GLOBAL: US lead slips in world's top 100 universities

American universities continued to lead the latest Academic Ranking of World Universities, but US dominance of the global top 100 list compiled by China's Shanghai Jiao Tong University slipped this year, to 54 institutions against 67 in 2009. Harvard clinched the top slot, as it has since the ranking was first published in 2003.

The University of California, Berkeley, leapfrogged Stanford into second place, while MIT pipped Cambridge into fourth place, leaving the UK university - one of only two non-US universities in the top 10 - in fifth place. Next came California Institute of Technology and Princeton, Columbia and Chicago. Oxford retained its 10th place for the fifth year in a row.

Although the Shanghai ranking changes little year on year, huge demand to view the 2010 top 500 list crashed the university's web server when it was published on Friday. There were still server problems over the weekend.

Richard Holmes, a lecturer at Universiti Teknologi MARA in Malaysia and author of the influential University Ranking Watch blog, compared performance on the stable Shanghai ranking over the six years from 2004 to 2010 and found "some noticeable changes".

"Cambridge and Oxford have each slipped a couple of places while Imperial College and University College London have moved up a bit, although not as high as their implausible positions in THE-QS. Tokyo has slipped from 14th to 20th and Kyoto from 21st to 24th. The leading Australian universities have also fallen."

Some 12,000 universities are ranked each year and the top 500 are included in the Shanghai list. Holmes' six-year comparison also noted significant national trends.

"India and Russia have stagnated with two institutions apiece in the top 500 in 2004 and 2010," Holmes commented on University Ranking Watch yesterday.

"The rising stars for scientific research are China (nine in 2004 and 20 in 2010), South Korea (eight in 2004 and 10 in 2010), Brazil (four in 2004 and six in 2010) and the Middle East (none in 2004 and four from Saudi Arabia, Turkey and Iran in 2010)."
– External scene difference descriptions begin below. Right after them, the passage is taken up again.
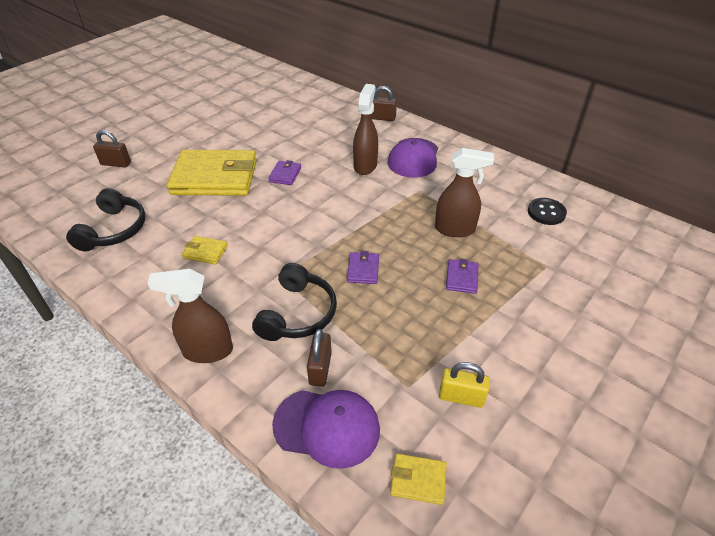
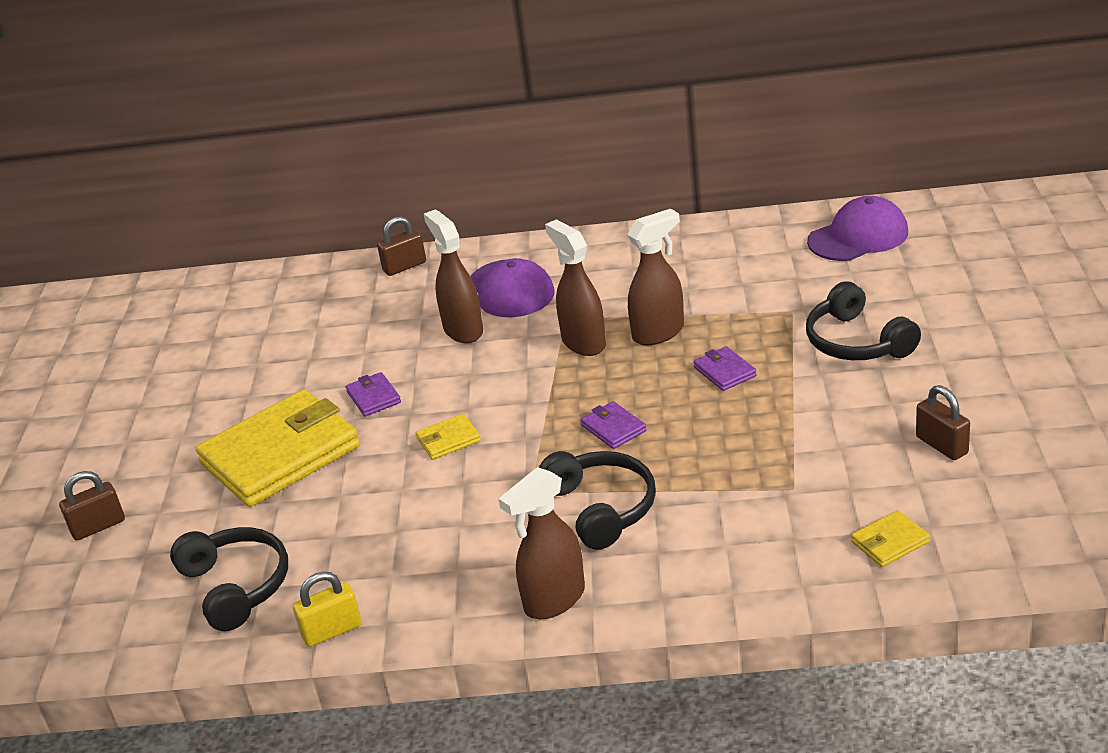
camera: 35 degrees left, 10 degrees down
yellow wallet [182,236,228,264] -> yellow wallet moved to [416,414,481,460]
purple cap [272,390,380,469] -> purple cap moved to [807,196,908,261]
brown padlock [307,329,332,387] -> brown padlock moved to [916,385,970,460]
yellow padlock [439,362,490,408] -> yellow padlock moved to [293,572,362,647]
black button [528,198,567,225] -> none
none -> brown spray bottle [545,219,606,356]
none -> black headphones [806,281,921,360]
Universities in 16 countries made the coveted top 100, including 11 nations in Europe, the US and Canada, Japan, Australia and Israel.

In the top 100 were 54 American universities, 11 from the UK, five each from Japan and Germany and four from Canada. France, Switzerland, Sweden and Australia each had three universities in the 2010 top 100, Denmark and the Netherlands had two each, and there was one university each from Belgium, Israel, Finland, Norway and Russia.

Although China now has more universities in the top 500 than before, it had none in the top 100 and neither did India or the regions of Africa and South America. The Middle East had only one institution in the top 100 - Hebrew University of Jerusalem, which slid from 64 in 2009 to 72 this year.

Institutions that shot up the list from 2009 to this year were the University of Melbourne, which rose to 62 from 75; three Swedish universities - the Karolinska Institute to 42 from 50, Uppsala to 66 from 76, and Stockholm to 79 from 88; and Arizona State University, Tempe, which was up to 81 from 94.

Dramatic place changes - a characteristic of other rankings in the past - are normally attributable to unforeseen consequences of changes in methodology. One of the merits of the Shanghai ranking is its stability due to its use of historic, mainly research-related data.

Criteria include alumni winning Nobel Prizes and Fields Medals (10%), staff winning Nobel Prizes and Fields Medals (20%), highly-cited researchers in 21 broad subject categories (20%), articles published in Nature and Science (20%), the Science Citation Index and Social Sciences Citation Index (20%), and institutional per capita academic performance, using the indicators above (10%).

While the initial purpose of the rankings was said to be to determine the global standing of China's top universities, the annual publication has attracted considerable attention from universities, governments and the media worldwide.

In 2009 a study from the perspective of specialists in multiple criteria decisions analysed how the Shanghai ranking worked and concluded that the criteria used were not relevant, that the aggregation methodology was plagued by major problems and that the exercise as a whole failed to pay sufficient attention to fundamental structuring issues.

The Shanghai compilers have freely acknowledged that the quality of universities cannot be measured precisely by mere numbers, and that any ranking can be controversial. Rankings should be used with caution and their methodologies must be understood clearly before reporting or using the results, they have warned.

This warning is often disregarded both by the media and universities who disingenuously use its findings for their own ends while damning the exercise with faint praise.

Still, said Richard Holmes in University Ranking Watch yesterday, as such exercises go the methodological stability of the Shanghai ranking - versus the wild fluctuations in the former THE-QS rankings - means that "over the long run it is more likely to reveal real and significant trends".